Copy out every line of text in the material below word for word, and leave the pictures out of your copy.
Top of Dataset content
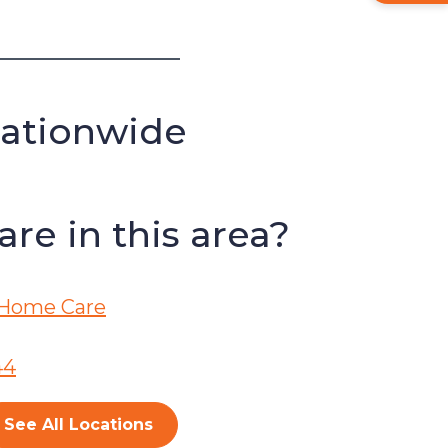
Nationwide
re in this area?
Home Care
44
See All Locations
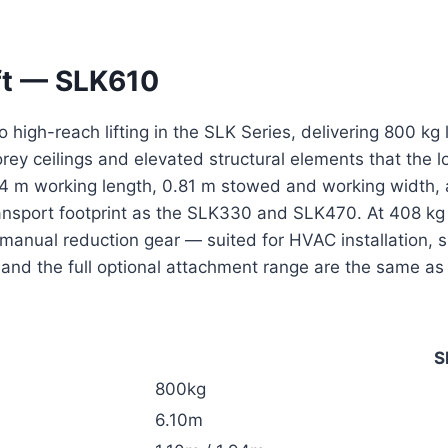
ft — SLK610
o high-reach lifting in the SLK Series, delivering 800 k
torey ceilings and elevated structural elements that the
94 m working length, 0.81 m stowed and working width,
nsport footprint as the SLK330 and SLK470. At 408 kg w
anual reduction gear — suited for HVAC installation, s
and the full optional attachment range are the same as
S
800kg
6.10m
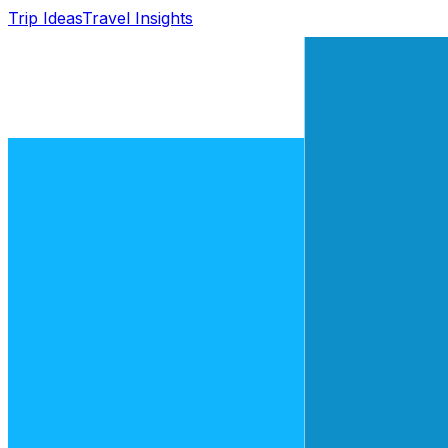
Trip Ideas
Travel Insights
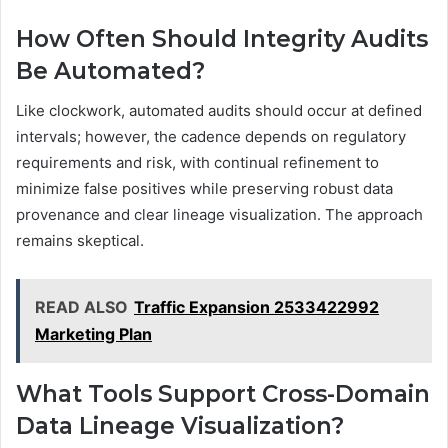
How Often Should Integrity Audits
Be Automated?
Like clockwork, automated audits should occur at defined
intervals; however, the cadence depends on regulatory
requirements and risk, with continual refinement to
minimize false positives while preserving robust data
provenance and clear lineage visualization. The approach
remains skeptical.
READ ALSO
Traffic Expansion 2533422992
Marketing Plan
What Tools Support Cross-Domain
Data Lineage Visualization?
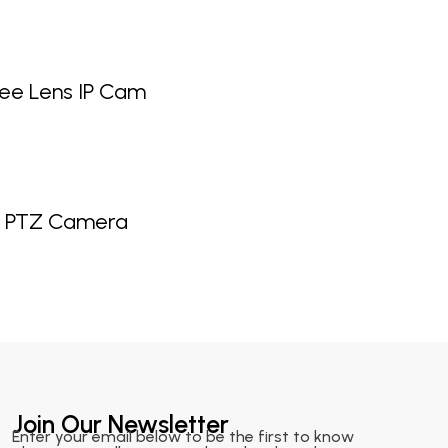
ee Lens IP Cam
g PTZ Camera
Join Our Newsletter
Enter your email below to be the first to know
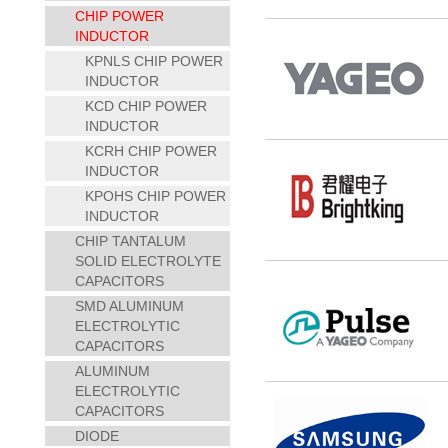
CHIP POWER
INDUCTOR
KPNLS CHIP POWER
INDUCTOR
KCD CHIP POWER
INDUCTOR
KCRH CHIP POWER
INDUCTOR
KPOHS CHIP POWER
INDUCTOR
CHIP TANTALUM
SOLID ELECTROLYTE
CAPACITORS
SMD ALUMINUM
ELECTROLYTIC
CAPACITORS
ALUMINUM
ELECTROLYTIC
CAPACITORS
DIODE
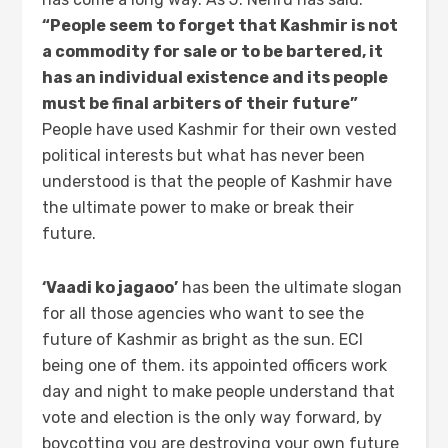
“People seem to forget that Kashmir is not
a commodity for sale or to be bartered, it
has an individual existence and its people
must be final arbiters of their future”
People have used Kashmir for their own vested
political interests but what has never been
understood is that the people of Kashmir have
the ultimate power to make or break their
future.
‘Vaadi ko jagaoo’
has been the ultimate slogan
for all those agencies who want to see the
future of Kashmir as bright as the sun. ECI
being one of them. its appointed officers work
day and night to make people understand that
vote and election is the only way forward, by
boycotting you are destroying your own future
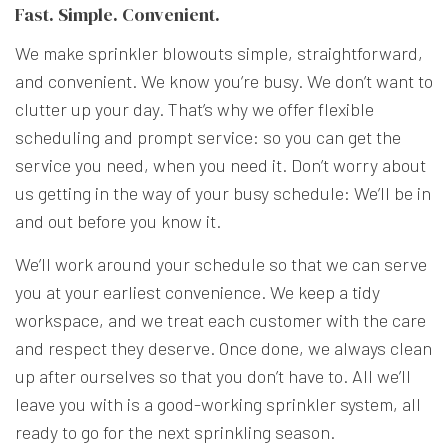
Fast. Simple. Convenient.
We make sprinkler blowouts simple, straightforward,
and convenient. We know you’re busy. We don’t want to
clutter up your day. That’s why we offer flexible
scheduling and prompt service: so you can get the
service you need, when you need it. Don’t worry about
us getting in the way of your busy schedule: We’ll be in
and out before you know it.
We’ll work around your schedule so that we can serve
you at your earliest convenience. We keep a tidy
workspace, and we treat each customer with the care
and respect they deserve. Once done, we always clean
up after ourselves so that you don’t have to. All we’ll
leave you with is a good-working sprinkler system, all
ready to go for the next sprinkling season.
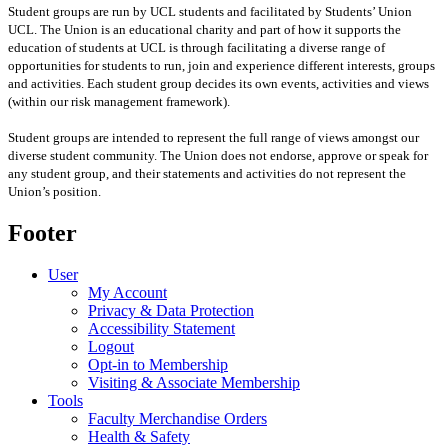
Student groups are run by UCL students and facilitated by Students’ Union
UCL. The Union is an educational charity and part of how it supports the
education of students at UCL is through facilitating a diverse range of
opportunities for students to run, join and experience different interests, groups
and activities. Each student group decides its own events, activities and views
(within our risk management framework).
Student groups are intended to represent the full range of views amongst our
diverse student community. The Union does not endorse, approve or speak for
any student group
,
and their statements and activities
do not represent the
Union’s position
.
Footer
User
My Account
Privacy & Data Protection
Accessibility Statement
Logout
Opt-in to Membership
Visiting & Associate Membership
Tools
Faculty Merchandise Orders
Health & Safety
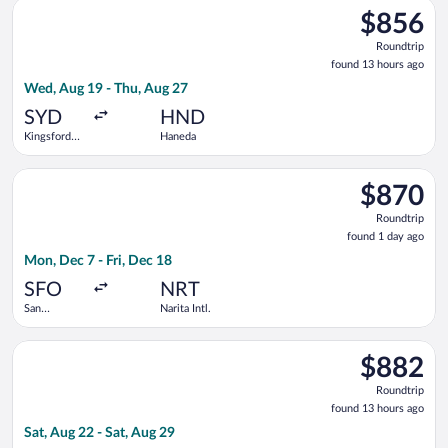
Select Philippine Airlines flight, departing Wed, Aug 19 from 
$856
$856
Roundtrip,
Roundtrip
found
found 13 hours ago
13
Wed, Aug 19 - Thu, Aug 27
hours
ago
SYD
HND
Kingsford
Haneda
Smith Intl.
Select ZIPAIR flight, departing Mon, Dec 7 from San Francisco I
$870
$870
Roundtrip,
Roundtrip
found
found 1 day ago
1
Mon, Dec 7 - Fri, Dec 18
day
ago
SFO
NRT
San
Narita Intl.
Francisco
Intl.
Select Air Niugini flight, departing Sat, Aug 22 from Kingsford 
$882
$882
Roundtrip,
Roundtrip
found
found 13 hours ago
13
Sat, Aug 22 - Sat, Aug 29
hours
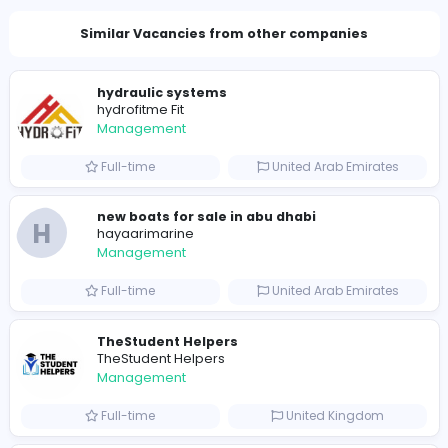
Total Views
989
974 unique users
Similar Vacancies from other companies
hydraulic systems
hydrofitme Fit
Management
Full-time
United Arab Emira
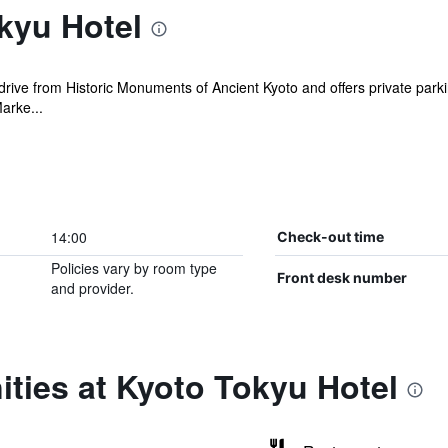
kyu Hotel
 drive from Historic Monuments of Ancient Kyoto and offers private parkin
arke...
14:00
Check-out time
Policies vary by room type
Front desk number
and provider.
ties at Kyoto Tokyu Hotel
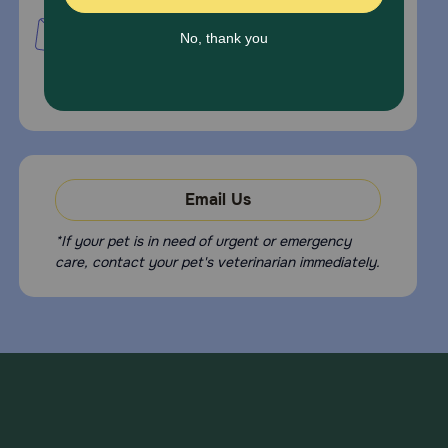
PetMed Express, Inc.
420 S. Congress Ave. #100
Delray Beach, Fl 33445
For Prescriptions,
Click Here
.
Email Us
*If your pet is in need of urgent or emergency
care, contact your pet's veterinarian immediately.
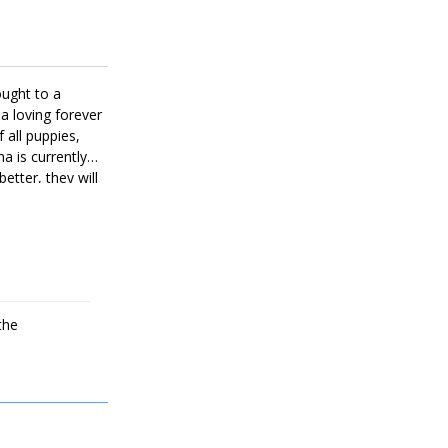
ought to a
a loving forever
 all puppies,
a is currently
better, they will
the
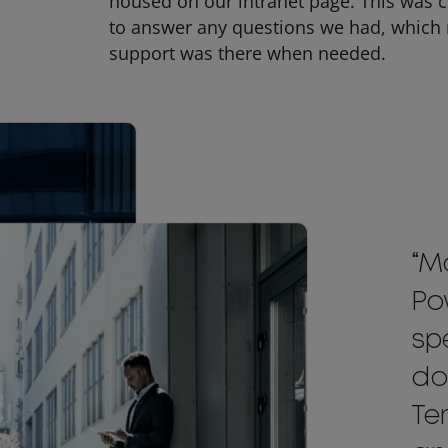
housed on our intranet page. This was 
to answer any questions we had, which r
support was there when needed.
“M
Po
sp
do
Te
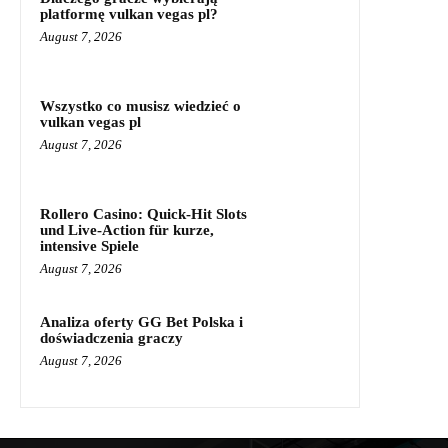
platformę vulkan vegas pl?
August 7, 2026
Wszystko co musisz wiedzieć o
vulkan vegas pl
August 7, 2026
Rollero Casino: Quick‑Hit Slots
und Live‑Action für kurze,
intensive Spiele
August 7, 2026
Analiza oferty GG Bet Polska i
doświadczenia graczy
August 7, 2026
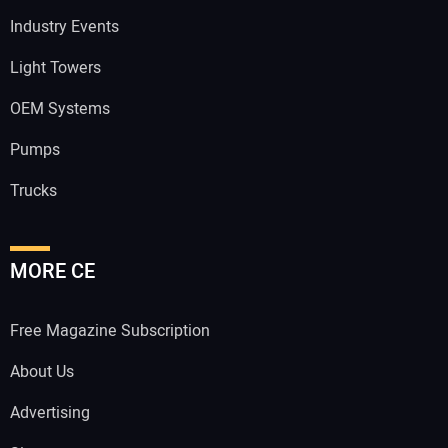
Industry Events
Light Towers
OEM Systems
Pumps
Trucks
MORE CE
Free Magazine Subscription
About Us
Advertising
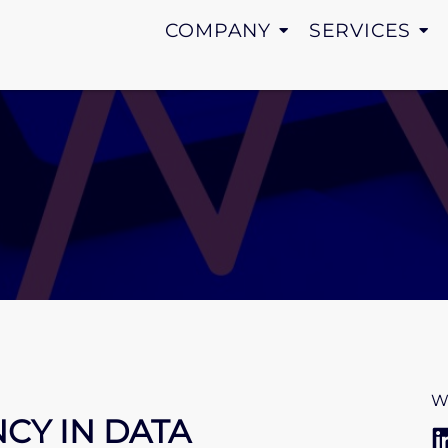
COMPANY
SERVICES
W
NCY IN DATA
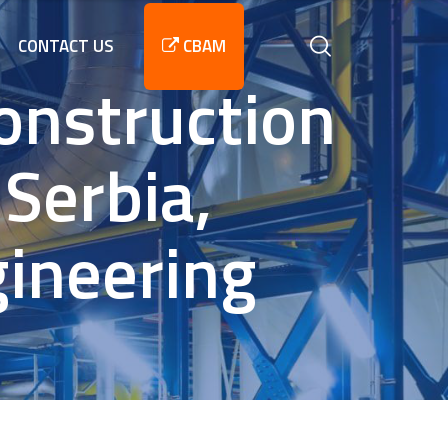
CONTACT US
CBAM
onstruction
 Serbia,
gineering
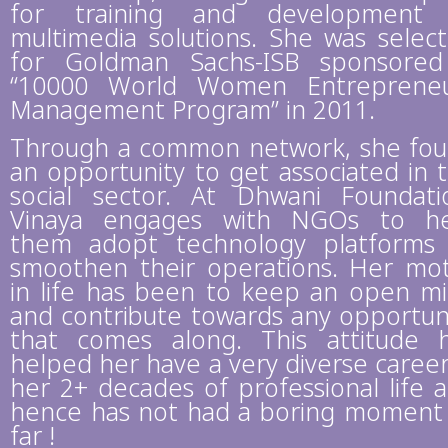
for training and development 
multimedia solutions. She was selec
for Goldman Sachs-ISB sponsore
“10000 World Women Entreprene
Management Program” in 2011.
Through a common network, she fo
an opportunity to get associated in 
social sector. At Dhwani Foundati
Vinaya engages with NGOs to h
them adopt technology platforms
smoothen their operations. Her mo
in life has been to keep an open m
and contribute towards any opportun
that comes along. This attitude 
helped her have a very diverse career
her 2+ decades of professional life 
hence has not had a boring moment
far !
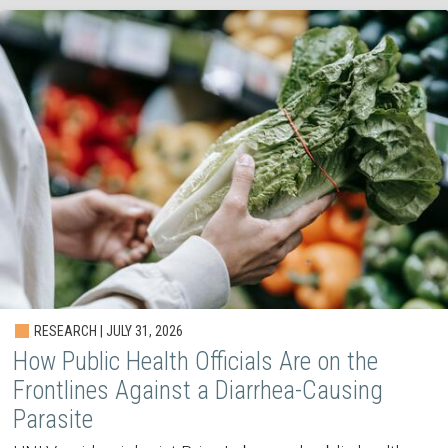
RESEARCH | JULY 31, 2026
How Public Health Officials Are on the
Frontlines Against a Diarrhea-Causing
Parasite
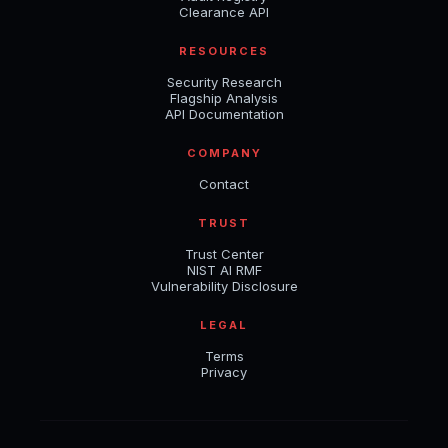
Clearance API
RESOURCES
Security Research
Flagship Analysis
API Documentation
COMPANY
Contact
TRUST
Trust Center
NIST AI RMF
Vulnerability Disclosure
LEGAL
Terms
Privacy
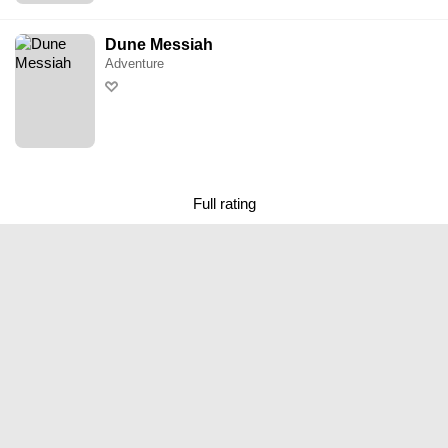
Dune Messiah
Adventure
Full rating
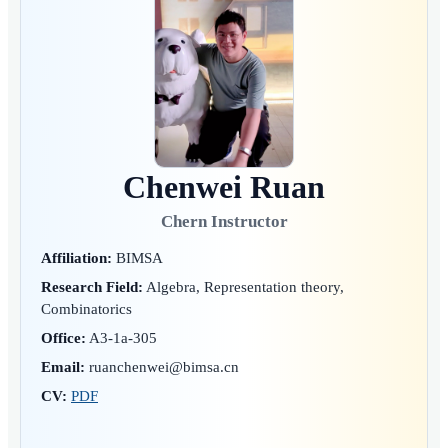
Chenwei Ruan
Chern Instructor
Affiliation:
BIMSA
Research Field:
Algebra, Representation theory,
Combinatorics
Office:
A3-1a-305
Email:
ruanchenwei@bimsa.cn
CV:
PDF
Bottom of Dataset content
Answer section =>
Nationwide
re in this area?
Home Care
44
See All Locations
ft — SLK610
o high-reach lifting in the SLK Series, delivering 800 k
torey ceilings and elevated structural elements that the
94 m working length, 0.81 m stowed and working width,
nsport footprint as the SLK330 and SLK470. At 408 kg w
anual reduction gear — suited for HVAC installation, s
and the full optional attachment range are the same as
S
800kg
6.10m
Trip Ideas
Travel Insights
How Often Should Integrity Audits
Be Automated?
Like clockwork, automated audits should occur at defined
intervals; however, the cadence depends on regulatory
requirements and risk, with continual refinement to
minimize false positives while preserving robust data
provenance and clear lineage visualization. The approach
remains skeptical.
READ ALSO
Traffic Expansion 2533422992
Marketing Plan
What Tools Support Cross-Domain
Data Lineage Visualization?
ee Lens IP Cam
g PTZ Camera
Join Our Newsletter
Enter your email below to be the first to know
CHIP POWER
INDUCTOR
KPNLS CHIP POWER
INDUCTOR
KCD CHIP POWER
INDUCTOR
KCRH CHIP POWER
INDUCTOR
KPOHS CHIP POWER
INDUCTOR
CHIP TANTALUM
SOLID ELECTROLYTE
CAPACITORS
SMD ALUMINUM
ELECTROLYTIC
CAPACITORS
ALUMINUM
ELECTROLYTIC
CAPACITORS
DIODE
“People seem to forget that Kashmir is not
a commodity for sale or to be bartered, it
has an individual existence and its people
must be final arbiters of their future”
People have used Kashmir for their own vested
political interests but what has never been
understood is that the people of Kashmir have
the ultimate power to make or break their
future.
‘Vaadi ko jagaoo’
has been the ultimate slogan
for all those agencies who want to see the
future of Kashmir as bright as the sun. ECI
being one of them. its appointed officers work
day and night to make people understand that
vote and election is the only way forward, by
boycotting you are destroying your own future
Fast. Simple. Convenient.
We make sprinkler blowouts simple, straightforward,
and convenient. We know you’re busy. We don’t want to
clutter up your day. That’s why we offer flexible
scheduling and prompt service: so you can get the
service you need, when you need it. Don’t worry about
us getting in the way of your busy schedule: We’ll be in
and out before you know it.
We’ll work around your schedule so that we can serve
you at your earliest convenience. We keep a tidy
workspace, and we treat each customer with the care
and respect they deserve. Once done, we always clean
up after ourselves so that you don’t have to. All we’ll
leave you with is a good-working sprinkler system, all
ready to go for the next sprinkling season.
Student groups are run by UCL students and facilitated by Students’ Union
UCL. The Union is an educational charity and part of how it supports the
education of students at UCL is through facilitating a diverse range of
opportunities for students to run, join and experience different interests, groups
and activities. Each student group decides its own events, activities and views
(within our risk management framework).
Student groups are intended to represent the full range of views amongst our
diverse student community. The Union does not endorse, approve or speak for
any student group
,
and their statements and activities
do not represent the
Union’s position
.
Footer
User
My Account
Privacy & Data Protection
Accessibility Statement
Logout
Opt-in to Membership
Visiting & Associate Membership
Tools
Faculty Merchandise Orders
Health & Safety
Select Philippine Airlines flight, departing Wed, Aug 19 from 
$856
$856
Roundtrip,
Roundtrip
found
found 13 hours ago
13
Wed, Aug 19 - Thu, Aug 27
hours
ago
SYD
HND
Kingsford
Haneda
Smith Intl.
Select ZIPAIR flight, departing Mon, Dec 7 from San Francisco I
$870
$870
Roundtrip,
Roundtrip
found
found 1 day ago
1
Mon, Dec 7 - Fri, Dec 18
day
ago
SFO
NRT
San
Narita Intl.
Francisco
Intl.
Select Air Niugini flight, departing Sat, Aug 22 from Kingsford 
$882
$882
Roundtrip,
Roundtrip
found
found 13 hours ago
13
Sat, Aug 22 - Sat, Aug 29
hours
Total Views
989
974 unique users
Similar Vacancies from other companies
hydraulic systems
hydrofitme Fit
Management
Full-time
United Arab Emira
kyu Hotel
 drive from Historic Monuments of Ancient Kyoto and offers private parkin
arke...
14:00
Check-out time
Policies vary by room type
Front desk number
and provider.
ties at Kyoto Tokyu Hotel
PetMed Express, Inc.
420 S. Congress Ave. #100
Delray Beach, Fl 33445
For Prescriptions,
Click Here
.
Email Us
*If your pet is in need of urgent or emergency
care, contact your pet's veterinarian immediately.
ought to a
a loving forever
 all puppies,
a is currently
better, they will
the
housed on our intranet page. This was 
to answer any questions we had, which r
support was there when needed.
“M
Po
sp
do
Te
platformę vulkan vegas pl?
August 7, 2026
Wszystko co musisz wiedzieć o
vulkan vegas pl
August 7, 2026
Rollero Casino: Quick‑Hit Slots
und Live‑Action für kurze,
intensive Spiele
August 7, 2026
Analiza oferty GG Bet Polska i
doświadczenia graczy
August 7, 2026
Industry Events
Light Towers
OEM Systems
Pumps
Trucks
MORE CE
Free Magazine Subscription
About Us
Advertising
COMPANY
SERVICES
W
NCY IN DATA
CONTACT US
CBAM
onstruction
 Serbia,
gineering
for training and development 
multimedia solutions. She was selec
for Goldman Sachs-ISB sponsore
“10000 World Women Entreprene
Management Program” in 2011.
Through a common network, she fo
an opportunity to get associated in 
social sector. At Dhwani Foundati
Vinaya engages with NGOs to h
them adopt technology platforms
smoothen their operations. Her mo
in life has been to keep an open m
and contribute towards any opportun
that comes along. This attitude 
helped her have a very diverse career
her 2+ decades of professional life 
hence has not had a boring moment
far !
RESEARCH | JULY 31, 2026
How Public Health Officials Are on the
Frontlines Against a Diarrhea-Causing
Parasite
Clearance API
RESOURCES
Security Research
Flagship Analysis
API Documentation
COMPANY
Contact
TRUST
Trust Center
NIST AI RMF
Vulnerability Disclosure
LEGAL
Terms
Privacy
Dune Messiah
Adventure
Full rating
Chenwei Ruan
Chern Instructor
Affiliation:
BIMSA
Research Field:
Algebra, Representation theory,
Combinatorics
Office:
A3-1a-305
Email:
ruanchenwei@bimsa.cn
CV:
PDF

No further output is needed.